If you’ll indulge me a bit, I wanted to talk about one of those childhood books that shaped more than my reading habits and how that series somehow morphed into the Duxbridge Mysteries and some of the similarities:
Reflections on Trixie Belden and Duxbridge Mysteries
I received my first Trixie Belden book (The Mysterious Visitor, bk 4 in the series) while I was in the hospital recovering from surgery. Fun fact, when you’re a kid and you get stuck in a hospital, people bring you gifts: books, puzzles, games – oh, and homework – to keep you busy and your mind off all the weird stuff going on. My best friend gave me my first Trixie Belden book and before I finished it, I was hooked. My allowance went to buy more books in the series, which I have to this day.

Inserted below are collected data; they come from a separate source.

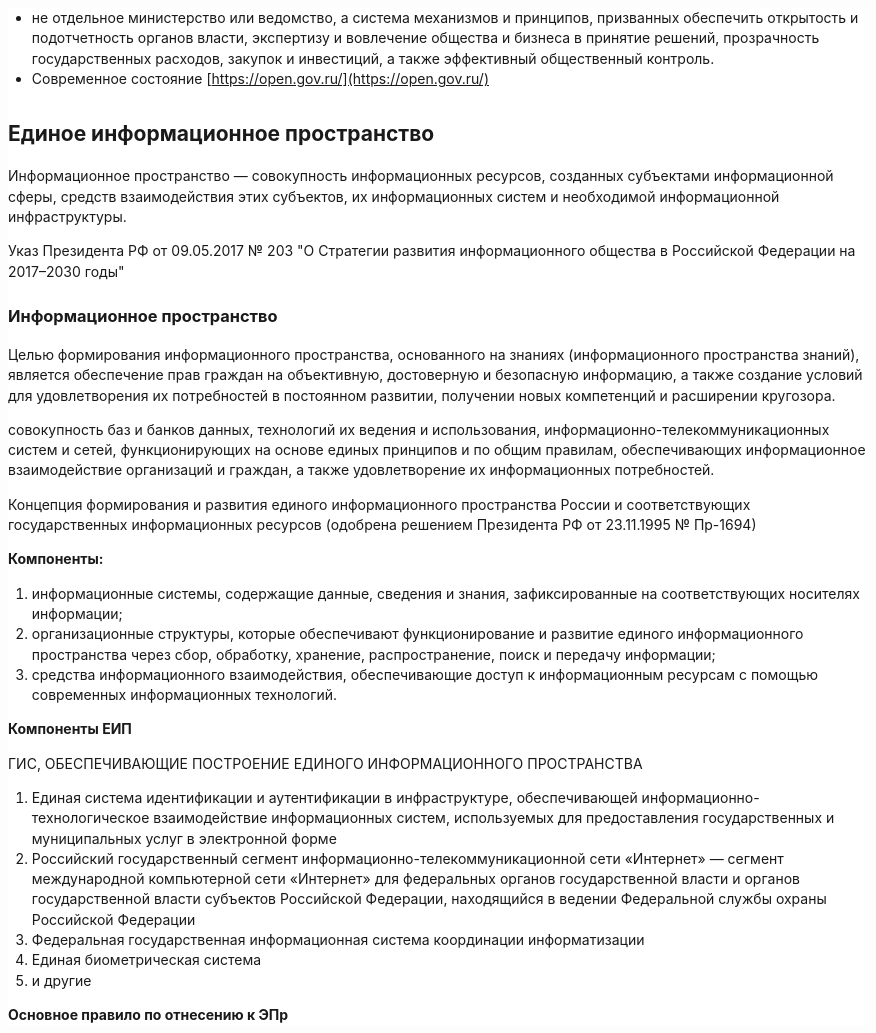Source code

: - не отдельное министерство или ведомство, а система механизмов и принципов, призванных обеспечить открытость и подотчетность органов власти, экспертизу и вовлечение общества и бизнеса в принятие решений, прозрачность государственных расходов, закупок и инвестиций, а также эффективный общественный контроль.
- Современное состояние [https://open.gov.ru/](https://open.gov.ru/)

## Единое информационное пространство

Информационное пространство — совокупность информационных ресурсов, созданных субъектами информационной сферы, средств взаимодействия этих субъектов, их информационных систем и необходимой информационной инфраструктуры.

Указ Президента РФ от 09.05.2017 № 203 "О Стратегии развития информационного общества в Российской Федерации на 2017–2030 годы"

### Информационное пространство

Целью формирования информационного пространства, основанного на знаниях (информационного пространства знаний), является обеспечение прав граждан на объективную, достоверную и безопасную информацию, а также создание условий для удовлетворения их потребностей в постоянном развитии, получении новых компетенций и расширении кругозора.

совокупность баз и банков данных, технологий их ведения и использования, информационно-телекоммуникационных систем и сетей, функционирующих на основе единых принципов и по общим правилам, обеспечивающих информационное взаимодействие организаций и граждан, а также удовлетворение их информационных потребностей.

Концепция формирования и развития единого информационного пространства России и соответствующих государственных информационных ресурсов (одобрена решением Президента РФ от 23.11.1995 № Пр-1694)

**Компоненты:**

1. информационные системы, содержащие данные, сведения и знания, зафиксированные на соответствующих носителях информации;
2. организационные структуры, которые обеспечивают функционирование и развитие единого информационного пространства через сбор, обработку, хранение, распространение, поиск и передачу информации;
3. средства информационного взаимодействия, обеспечивающие доступ к информационным ресурсам с помощью современных информационных технологий.

**Компоненты ЕИП**

ГИС, ОБЕСПЕЧИВАЮЩИЕ ПОСТРОЕНИЕ ЕДИНОГО ИНФОРМАЦИОННОГО ПРОСТРАНСТВА

1. Единая система идентификации и аутентификации в инфраструктуре, обеспечивающей информационно-технологическое взаимодействие информационных систем, используемых для предоставления государственных и муниципальных услуг в электронной форме
2. Российский государственный сегмент информационно-телекоммуникационной сети «Интернет» — сегмент международной компьютерной сети «Интернет» для федеральных органов государственной власти и органов государственной власти субъектов Российской Федерации, находящийся в ведении Федеральной службы охраны Российской Федерации
3. Федеральная государственная информационная система координации информатизации
4. Единая биометрическая система
5. и другие

**Основное правило по отнесению к ЭПр**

I stuck with the series until the original author, Julie Campbell, left (to write Cherry Ames among other series). I felt like the books weren’t the same after that and also, my literary tastes were evolving, quickly, as you would expect from a pre-teen. Besides, in some ways, Trixie was dated even back then, though I have come to appreciate the fact the books did not receive any kind of update in the reissues I was reading. Trixie was stuck in the 50s and I liked the kind, uncomplicated (well, if you ignore all the ‘mysteries’ in which they became involved) world of Trixie, Honey, Brian, Matt and Jim.
For a military brat who moved every two years, there was comfort in their world. A consistency and security in their friends and family, that my world just didn’t have. And there was kindness, good deeds, and a sense of belonging. While I moved onto more sophisticated reads – my mom belonged to a book of the month club, so adult content was readily available to a point that most YA fiction held little appeal – I still revisited Trixie’s world at frequent intervals – even as an adult.
But as an adult, I had this longing to somehow, sometime, someway, create an adult version of Trixie’s world.
As I was finishing up Underway, my friend (and cover artist) and I were brainstorming story ideas, thinking we might have fun writing a series together. Something light, fun and PG. We kept coming back to my ducks and what clowns they were and suddenly we hit upon a small town with a duck theme. And since both of us had lived in Massachusetts at one time or another, we decided a small village in New England was the perfect setting, and Duxbridge was born.
Don’t get me wrong, I love TJ Wilde and writing her misadventures in adulting, but those books are most definitely R-rated content. The idea of writing about a small town, near cranberry bogs, beaches, and dense woods, filled with a population of warm, funny, and quirky characters was very appealing. As we sketched out the town residents and I began to develop the lead characters in the first book, I knew I had inadvertently stumbled upon my adult Trixie books.
Maggie, along with her cop brother Mike, café owner Jules, her wife Bria, building contractor Jake, and town matriarch Miss Kitty, could have a myriad of adventures over the course of several books. But it would mostly be about their relationships and the town in which they lived. My goal is to make Duxbridge someplace you’ll want to revisit because it makes you feel good to be there.
And the bonus? Since Maggie is a cookbook author, the books include all the recipes she makes. Which is a little Easter egg of its own – since I did an entire blog series on recipes in my favorite books, including Trixie Belden.
So that’s my way of telling you, Duxbridge Mysteries: Recipe for Murder is available in eBook and paperback.
And for those who keep asking, yes, yes, yes, book three of the TJ Wilde Trilogy is in the works, as is a series that takes place here in Colorado.
What is everyone reading these days? I’m reading John Green’s Anthropocene Reviewed and still wading through Richard Osman’s Thursday Murder Club. Any good recommendations? What childhood books still hold power over you to this day?